_Consigne:_ Recopiez mot pour mot le passage sur le jeu Prey, en commençant à « En parlant des » et en terminant à « disait devenus has-been. ».

_Passage choisi:_
En parlant des allers-retours, là est d’ailleurs l’aspect plus lourd de Prey. Avec un level design à la limite de l’obsolète, les quêtes à rallonge s’enchaînent, à tel point qu’au bout de quelques heures de jeu, vous saurez déjà que votre prochaine quête sera fractionnée à la dernière minute en plusieurs autres morceaux. Il faut souvent chercher des cartes d’accès dans Prey, mais le problème est que divers problèmes arrivent toujours, et l’allongement des missions est vite devenu insupportable pour nous. Du Fed Ex assez peu intéressant qui a toutefois le mérite de vous faire traverser des environnements de Talos 1 intriguants, mais qui nous renvoie tout droit à une époque où Resident Evil était largement critiqué pour ses allers-retours que l’on disait devenus has-been.
Et côté gameplay ? Là encore, difficile de trouver des bons points à ce Prey version console tant la maniabilité est source d’irritation. Vous avez déjà joué à Half-Life sur Dreamcast ou à tout autre FPS sur une manette ne proposant qu’un seul stick analogique après avoir goûté aux joies du double stick ? C’est curieusement cette sensation qui s’est emparée de nous en jouant à Prey sur PS4. Une latence curieuse est présente dans les déplacements, et la visée est ultra compliquée à mettre en place. Nous ne sommes pas des rois de la gâchette avec les FPS consoles, mais Prey est de loin l’expérience la plus frustrante que nous ayons faite sur PS4.
En plus de cette maniabilité vraiment étonnante à la manette, l’ergonomie globale est mauvaise. Pour choisir une arme, vous pourrez soit afficher un menu circulaire en maintenant triangle, soit utiliser les 3 raccourcis de la flèche multidirectionnelle, mais avouons que dans le feu de l’action, cela devient très vite le bordel. N’ayant toujours que peu de munitions, les phases de combat où plusieurs ennemis se trouvent deviennent alors rapidement très frustrantes puisqu’il faudra changer souvent d’armes pour espérer en sortir vivant. N’oublions pas non plus de dire que Prey est un jeu difficile, et que les Game Over arrivent très vite. Les ennemis sont surpuissants, vos armes sous-alimentées en munitions, les pièges nombreux, et nous conseillons donc aux moins chevronnés de mettre directement le jeu en difficulté minimale.

_Extrait de données:_
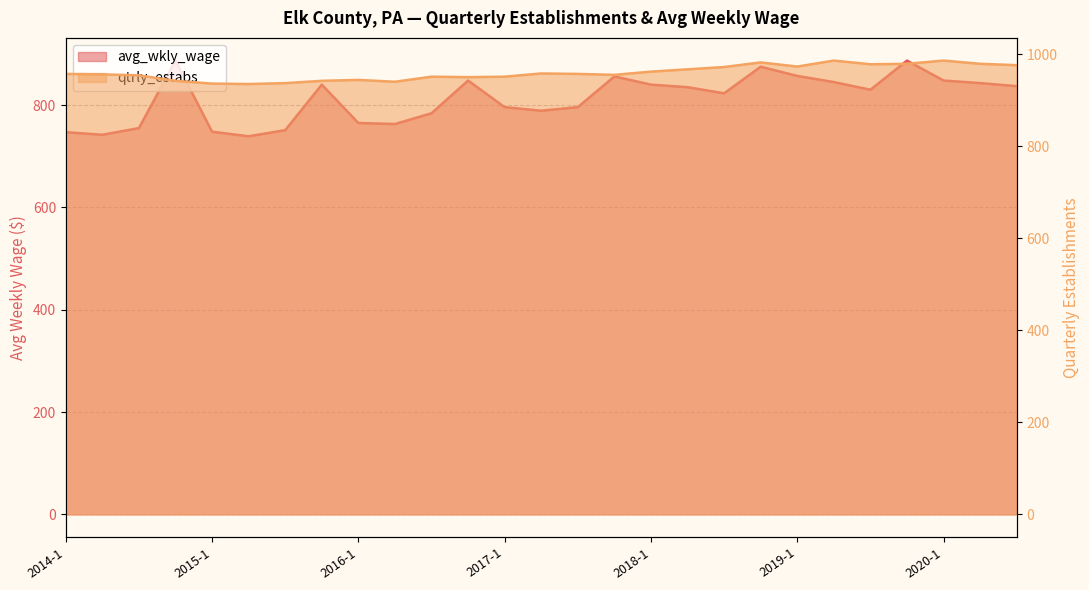

At which category does avg_wkly_wage reach its first local peak?

2014-4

_Votre solution:_
En parlant des allers-retours, là est d’ailleurs l’aspect plus lourd de Prey. Avec un level design à la limite de l’obsolète, les quêtes à rallonge s’enchaînent, à tel point qu’au bout de quelques heures de jeu, vous saurez déjà que votre prochaine quête sera fractionnée à la dernière minute en plusieurs autres morceaux. Il faut souvent chercher des cartes d’accès dans Prey, mais le problème est que divers problèmes arrivent toujours, et l’allongement des missions est vite devenu insupportable pour nous. Du Fed Ex assez peu intéressant qui a toutefois le mérite de vous faire traverser des environnements de Talos 1 intriguants, mais qui nous renvoie tout droit à une époque où Resident Evil était largement critiqué pour ses allers-retours que l’on disait devenus has-been.